▶ [TASK DETAILS]: Format the listing below as a JSON array of strings, one string per line and no blank lines. Begin at the line that contains "Task: after every", stop after the line that contains "0.009973, 0.961688, -1.965354]]", and leave out the picture lines.

▶ [GIVEN ENTRIES]:
== Segment start ==
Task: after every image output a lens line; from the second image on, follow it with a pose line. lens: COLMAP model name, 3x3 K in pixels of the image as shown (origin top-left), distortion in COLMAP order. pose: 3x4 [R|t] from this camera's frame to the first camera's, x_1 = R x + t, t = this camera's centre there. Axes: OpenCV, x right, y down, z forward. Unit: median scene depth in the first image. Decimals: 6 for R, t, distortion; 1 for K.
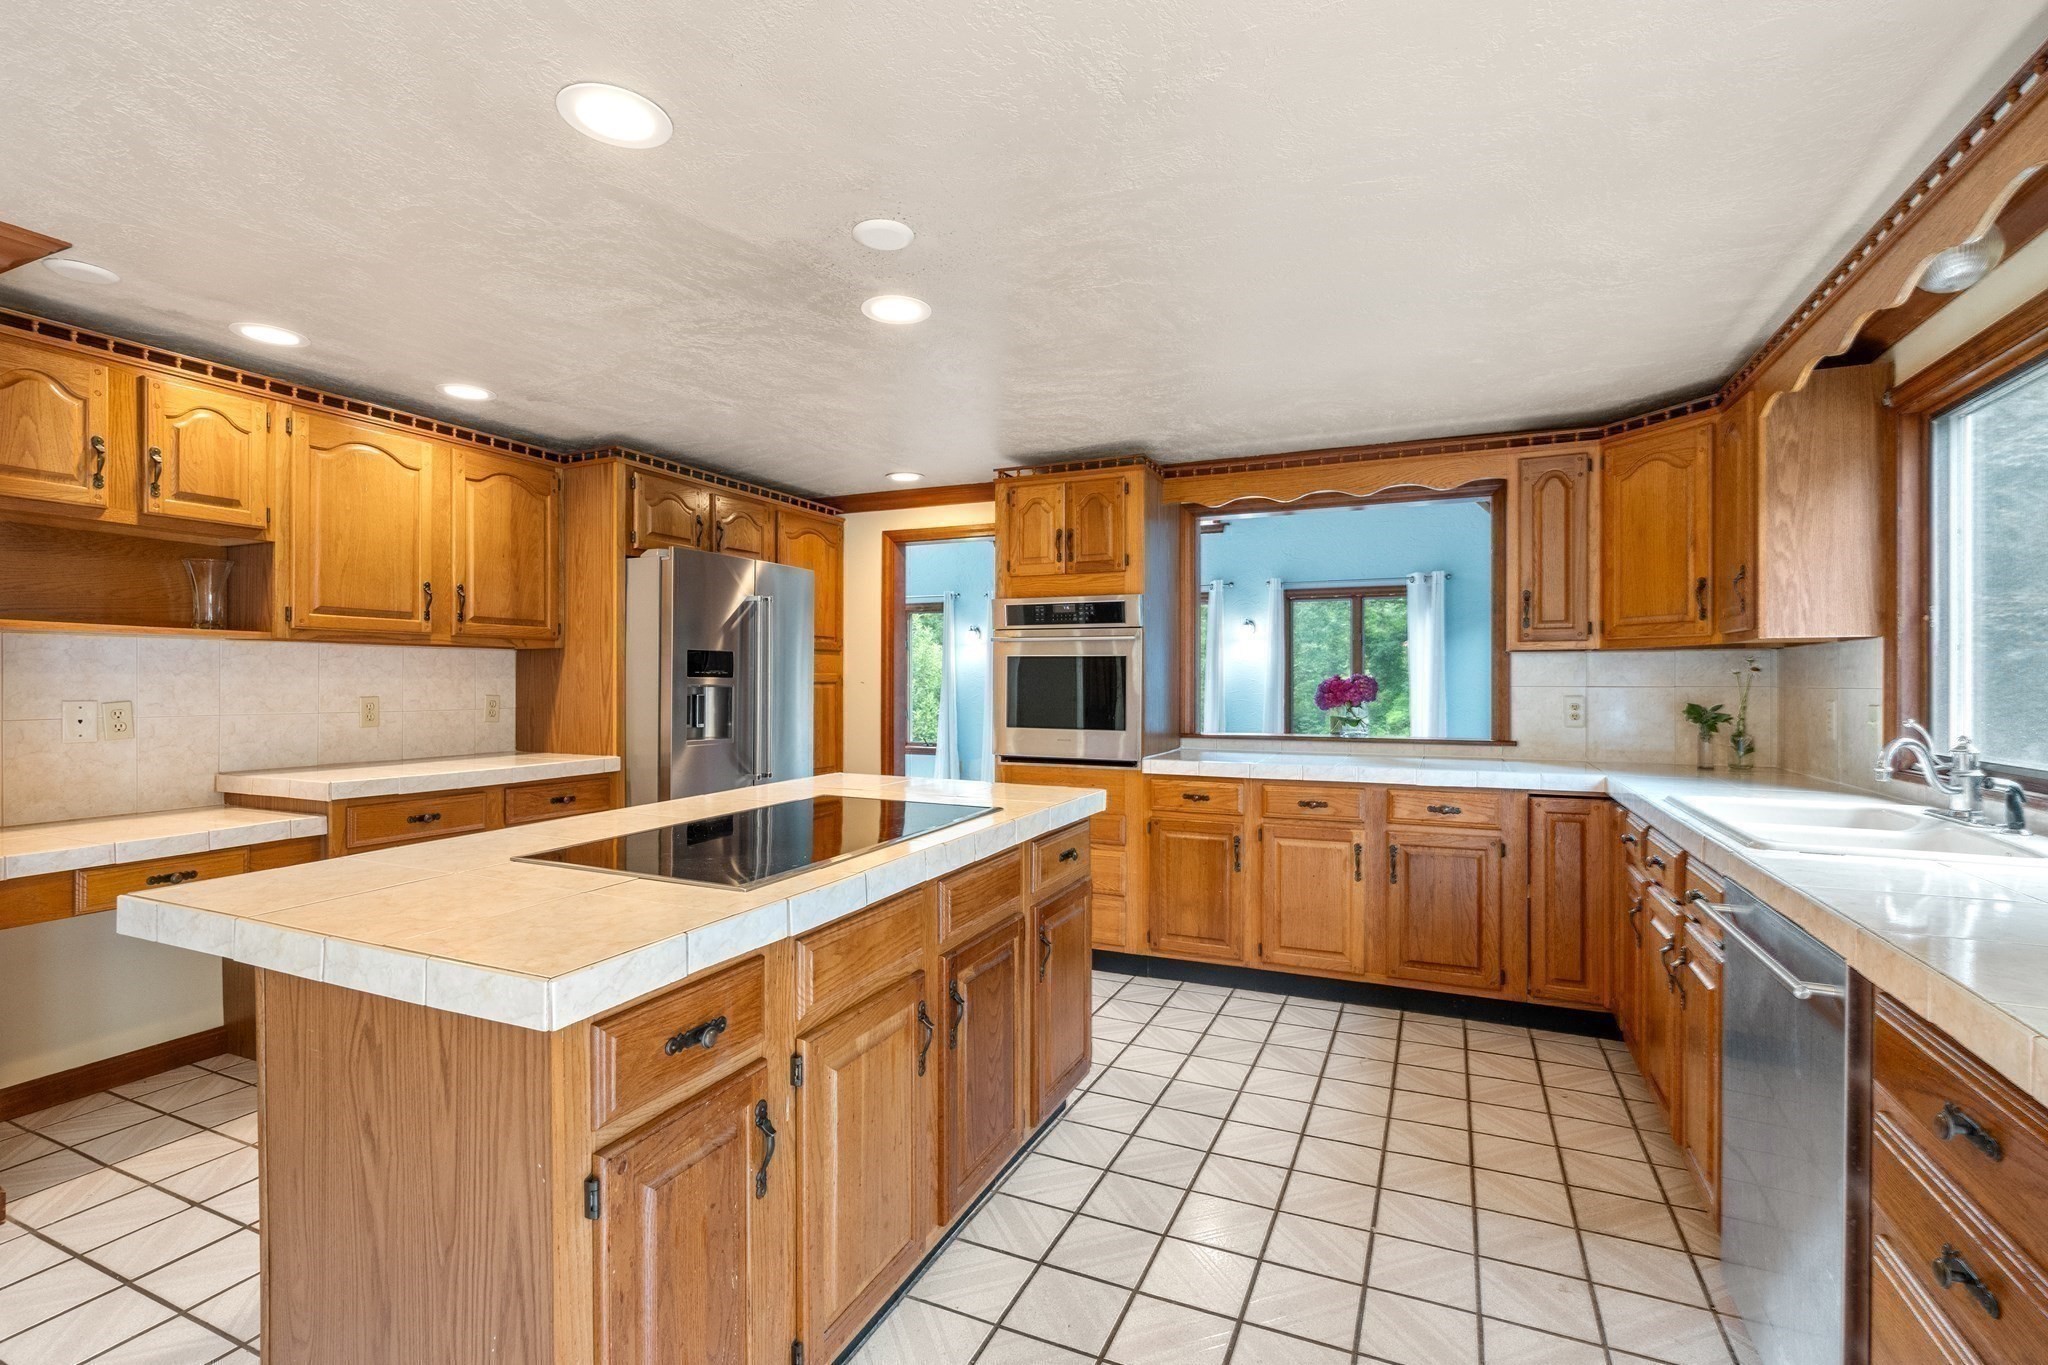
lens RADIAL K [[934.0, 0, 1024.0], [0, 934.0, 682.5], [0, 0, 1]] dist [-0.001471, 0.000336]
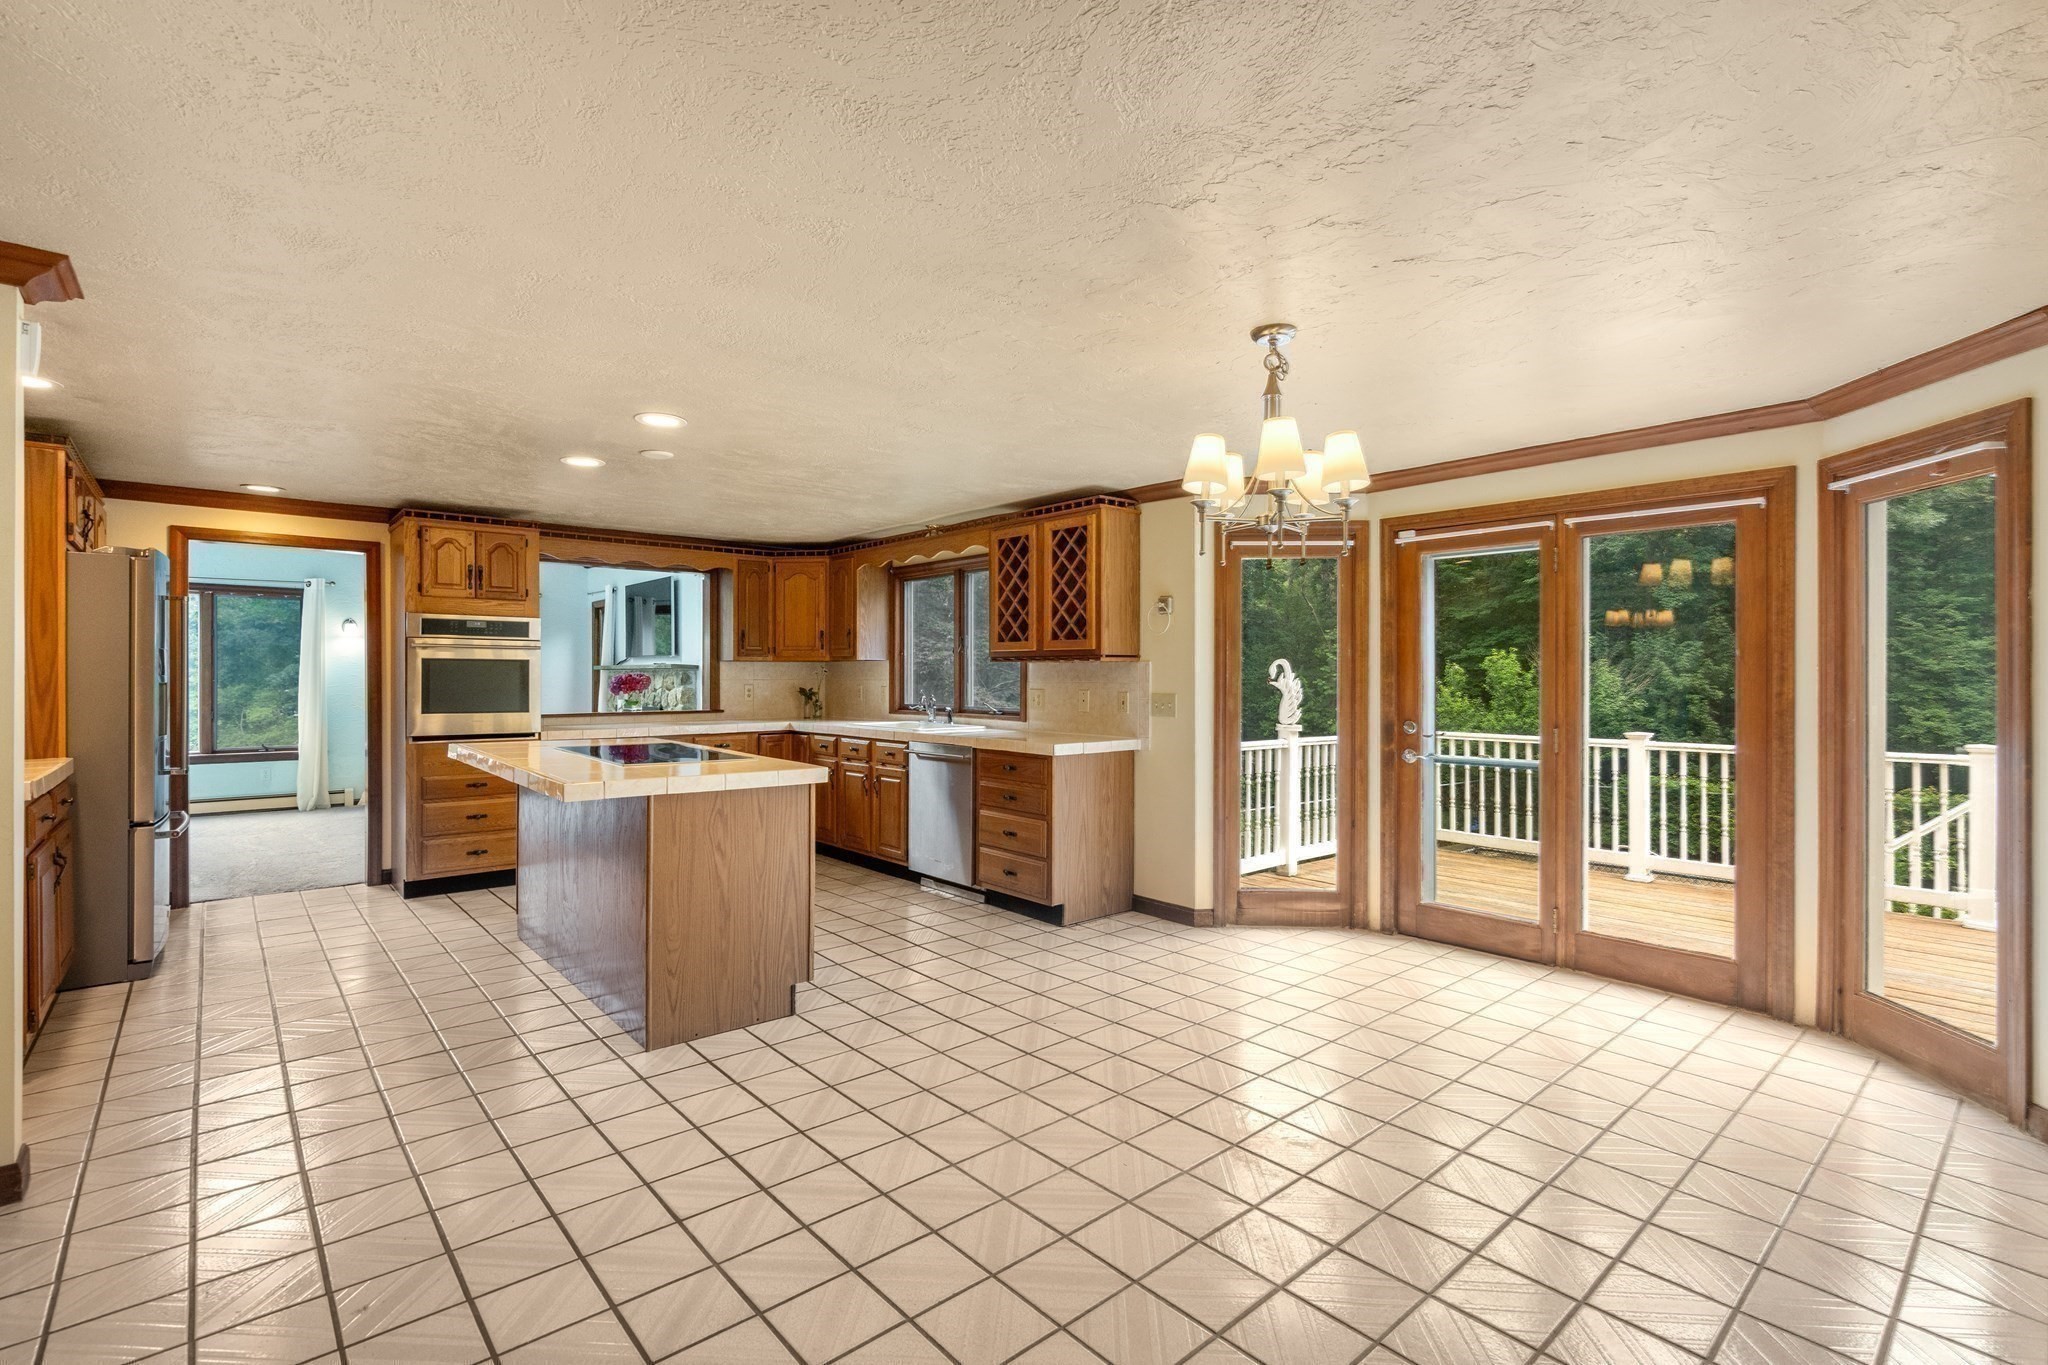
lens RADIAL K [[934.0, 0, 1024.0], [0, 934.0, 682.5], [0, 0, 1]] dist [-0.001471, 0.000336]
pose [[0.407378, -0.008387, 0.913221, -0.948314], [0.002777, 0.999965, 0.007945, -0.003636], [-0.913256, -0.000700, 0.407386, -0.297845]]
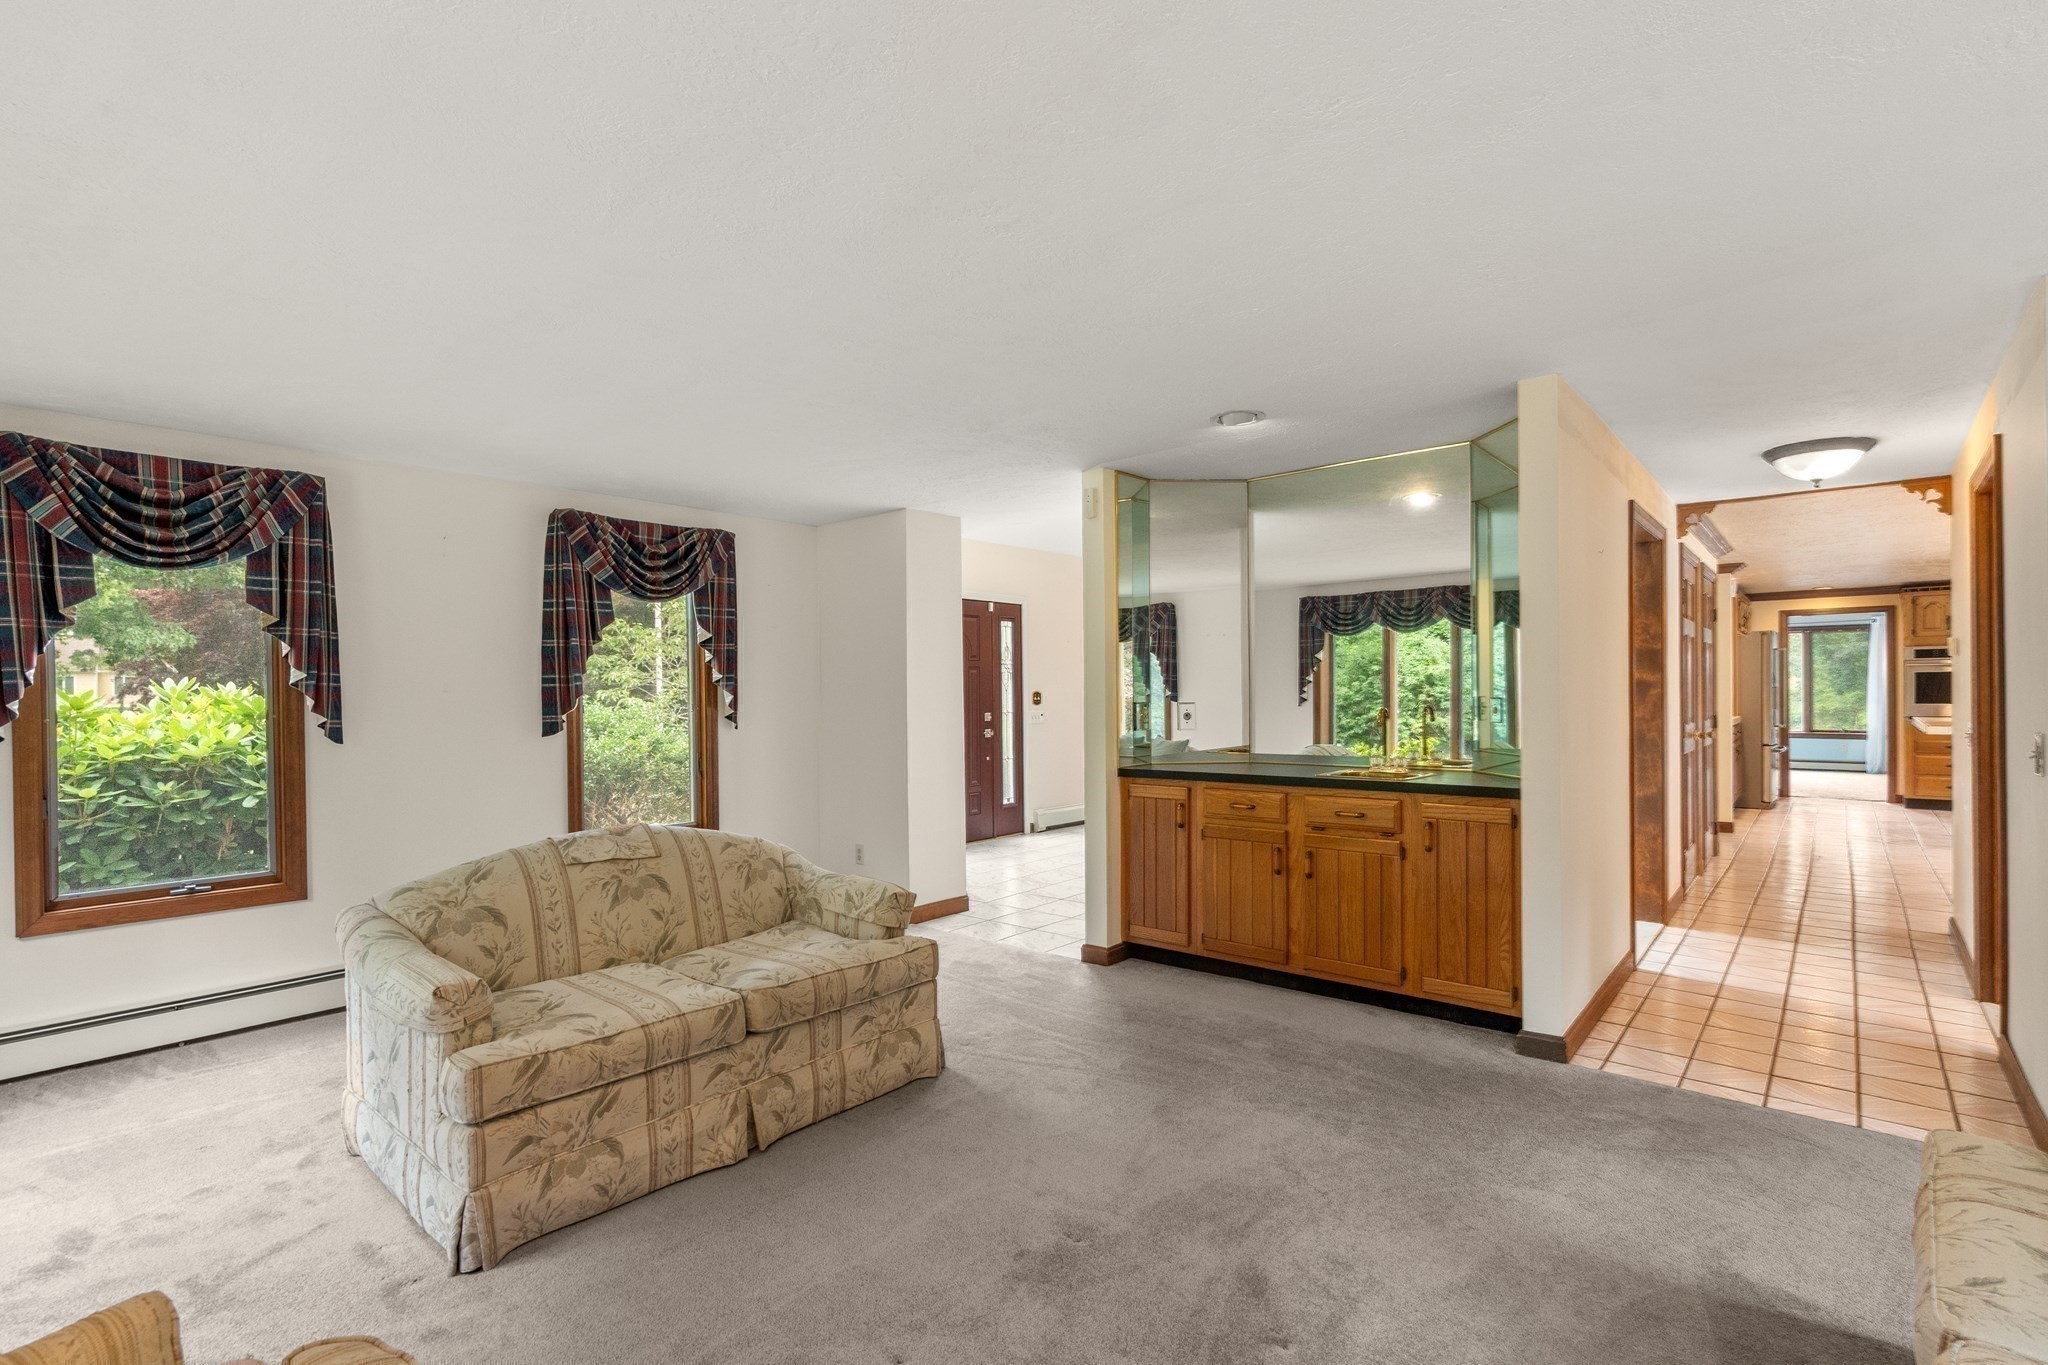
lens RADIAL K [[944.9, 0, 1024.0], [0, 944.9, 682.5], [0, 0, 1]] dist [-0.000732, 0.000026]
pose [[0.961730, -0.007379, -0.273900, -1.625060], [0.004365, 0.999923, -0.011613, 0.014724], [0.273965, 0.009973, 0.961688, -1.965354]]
== Segment end ==
== Segment start ==
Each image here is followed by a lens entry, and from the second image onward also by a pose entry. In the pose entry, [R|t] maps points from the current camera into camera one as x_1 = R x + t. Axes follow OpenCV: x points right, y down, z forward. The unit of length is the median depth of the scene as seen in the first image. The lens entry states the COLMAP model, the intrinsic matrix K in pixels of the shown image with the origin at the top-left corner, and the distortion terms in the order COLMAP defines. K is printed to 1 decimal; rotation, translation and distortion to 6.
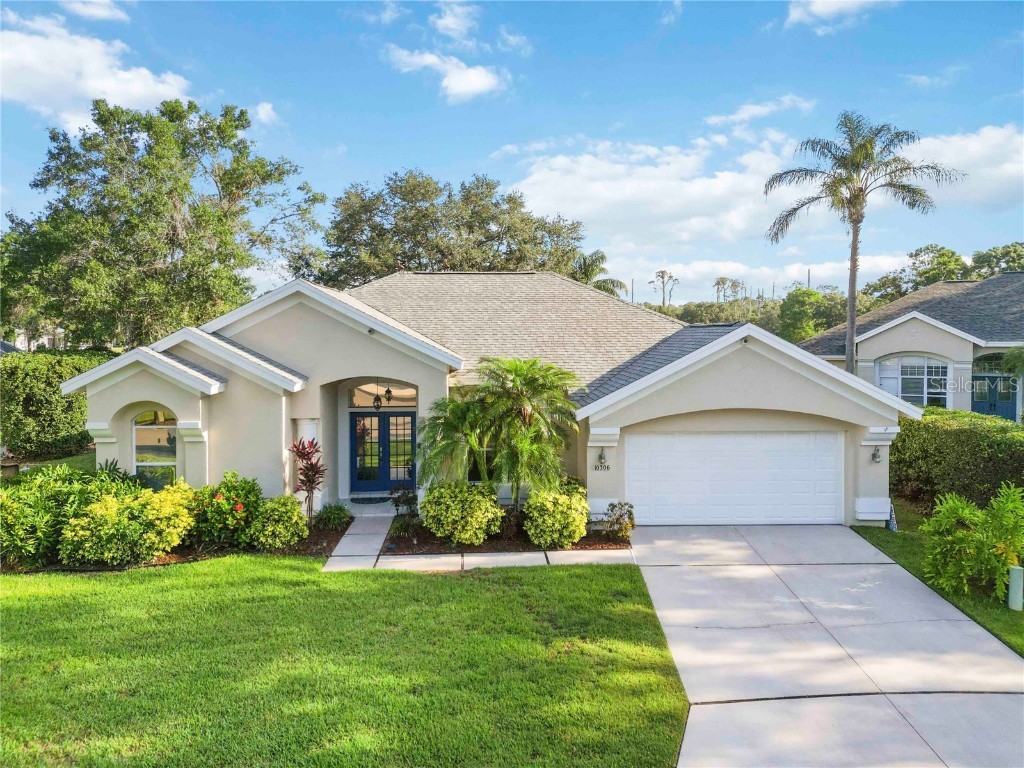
== Segment end ==
▶ [THE ANSWER]:
[
  "Task: after every image output a lens line; from the second image on, follow it with a pose line. lens: COLMAP model name, 3x3 K in pixels of the image as shown (origin top-left), distortion in COLMAP order. pose: 3x4 [R|t] from this camera's frame to the first camera's, x_1 = R x + t, t = this camera's centre there. Axes: OpenCV, x right, y down, z forward. Unit: median scene depth in the first image. Decimals: 6 for R, t, distortion; 1 for K.",
  "lens RADIAL K [[934.0, 0, 1024.0], [0, 934.0, 682.5], [0, 0, 1]] dist [-0.001471, 0.000336]",
  "lens RADIAL K [[934.0, 0, 1024.0], [0, 934.0, 682.5], [0, 0, 1]] dist [-0.001471, 0.000336]",
  "pose [[0.407378, -0.008387, 0.913221, -0.948314], [0.002777, 0.999965, 0.007945, -0.003636], [-0.913256, -0.000700, 0.407386, -0.297845]]",
  "lens RADIAL K [[944.9, 0, 1024.0], [0, 944.9, 682.5], [0, 0, 1]] dist [-0.000732, 0.000026]",
  "pose [[0.961730, -0.007379, -0.273900, -1.625060], [0.004365, 0.999923, -0.011613, 0.014724], [0.273965, 0.009973, 0.961688, -1.965354]]"
]